**Task item:** Go through the material that comes after this and count the lines containing "memRead"; report only the count.

**Material provided:**
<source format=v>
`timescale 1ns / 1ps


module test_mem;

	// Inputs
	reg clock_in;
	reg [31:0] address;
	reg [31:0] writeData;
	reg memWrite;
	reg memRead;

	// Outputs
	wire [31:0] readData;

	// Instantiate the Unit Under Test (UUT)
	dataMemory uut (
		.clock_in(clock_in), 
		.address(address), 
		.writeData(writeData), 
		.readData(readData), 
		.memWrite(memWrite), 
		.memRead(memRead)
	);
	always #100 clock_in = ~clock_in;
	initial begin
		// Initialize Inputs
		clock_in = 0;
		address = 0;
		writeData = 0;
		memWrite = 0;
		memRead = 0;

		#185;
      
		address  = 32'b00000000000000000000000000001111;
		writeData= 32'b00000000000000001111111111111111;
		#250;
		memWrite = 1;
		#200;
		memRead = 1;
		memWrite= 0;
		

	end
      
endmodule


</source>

**Reply:** 4